Silence. A group of bats wheeled through the overhead struts, the fragile crack crack crack of their lower-frequency chatter circling down to him.

‘Are you there?’

He thought of the mad customer, endlessly sorting her chandelier crystals. He recalled the blunt, defeated expression in her eyes. He thought of the gun, sitting in the glove compartment.

‘I said, are you there?’

A click behind him and a loud boom. He wheeled around as the huge double doors slid closed, cutting out the night, leaving him in the darkness with just the blue light of the computer and his thudding heart for company.

He pulled out the CS gas. Held it in front of him, arm rigid. Good job the gun was in the glove compartment because it could easily have been that. ‘Don’t fuck with me,’ he said. ‘I mean it. Don’t fuck with me.’

The darkness lay hard up against his eyes as he moved the spray in an arc, ready to unlatch the safety button if something came hurtling at him. Every inch of his skin crackled, and his ears yawned open to pick up the smallest sound, the tiniest shift of air.

‘I’m moving now,’ he said. ‘I’m coming towards the door.’

He took a few short steps, then stopped. His foot had connected with an object at knee height. As he pulled his leg back, he became aware that something was standing a few feet to his left. Something pale, spectral – something at head height, watching him. He didn’t turn to it. He kept facing forward, the hairs all over his face and neck standing up stiff, trying to study the shape out of the corner of his eye.

A face, a pale, oval face, stared at him steadily from the darkness. About three feet away. Tall. Tall and big.

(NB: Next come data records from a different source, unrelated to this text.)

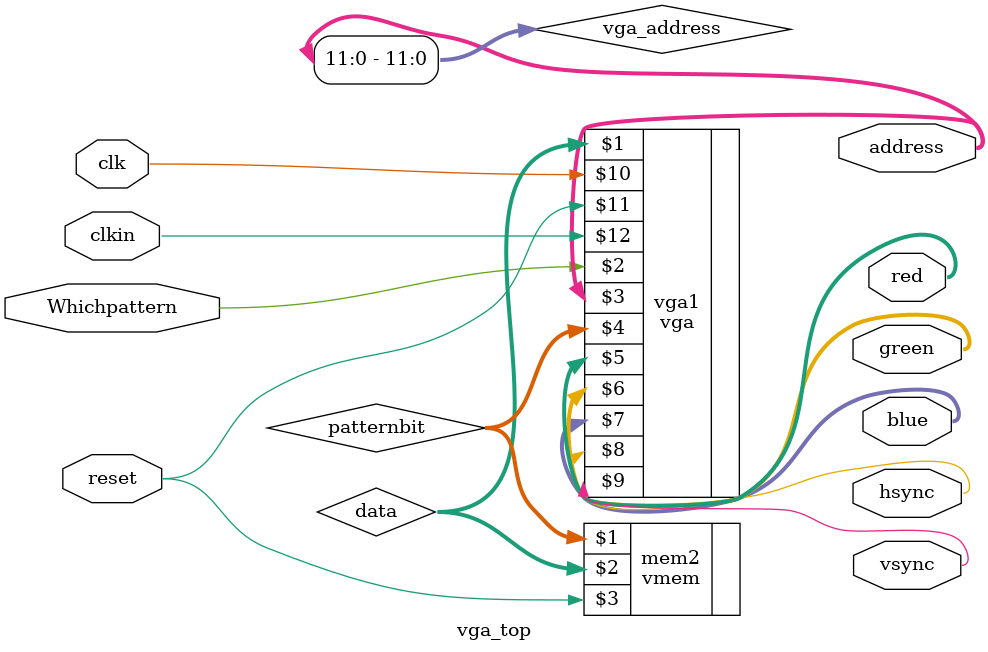
<source format=v>
module vga_top(red,green,blue,hsync,vsync,clk,reset,clkin,
	Whichpattern, address);

input reset,clkin,Whichpattern,clk;
output [1:0] red;
output [2:0] green,blue;
output hsync,vsync;
//output clk;
output [14:0] address;

//reg ren,wen,datain;

wire [7:0]  data;
wire [14:0] patternbit;//, vdata1, vdata2;
wire Whichpattern;
wire [14:0] address;
wire [1:0] red;
wire [2:0] blue,green;
wire hsync,vsync,clk;
wire reset;
wire clkin;

wire [11:0] vga_address;
assign vga_address = address[11:0];

/*always
begin
	ren = 1;
	wen = 0;
	datain = 0;
end*/

vga vga1(data,Whichpattern,address,patternbit,red,green,blue,hsync,vsync,clk,reset,clkin);
//vmem mem1(address,Whichpattern,reset);
vmem mem2(patternbit,data,reset);
//bram videoram(address,Whichpattern,clkin,datain,ren,reset,wen);



endmodule

</source>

‘I can hurt you,’ he murmured. ‘I’m trained and you’re not. I can make you very uncomfortable. So step away from me.’

The face didn’t move. Just went on looking at him.

‘Step away from me, I said.’

Still no movement. Heart hammering, Caffery went through the move in his head, thinking of reaction distances and the effect of the spray – not just on the creep staring at him but on his own respiratory system.

One, two, three, he counted to himself. One, two, three – and good to go.

‘Step back!’ He held his left hand against his face, right hand forward. Protect your own eyes first. ‘I said, step back, dickhead. Step the fuck back.’

Three seconds of spray, then he released the nozzle and dropped his hand, taking a clumsy pace back, knocking something over, the other arm across his face, squinting through the cloud of chemical. The shape hadn’t moved. He lifted his hand slightly, his eyes watering from the chemical’s kickback, his heart thrumming low and deep in his chest. It was still there. A motionless, smooth face, the gas running slowly down it, forming at the chin into a rivulet and dripping away into nothing. Eyes open and glassy, none of the coughing or vomiting he’d expected.

Shit.’ He dropped his head. Spat on the ground. ‘Shit.’

It was a fairground effigy, its brittle doll’s face impassive. He turned, breathing hard, to the doors. So where the hell was Pooley? Which avenue had he slid down? Which pile of furniture was he hiding behind? The doors, he thought. Start for the doors. He took a step forward. Felt his chest collide with something. Felt an arm lock around his neck, and a hand come up into his groin, immobilizing him and pulling him down.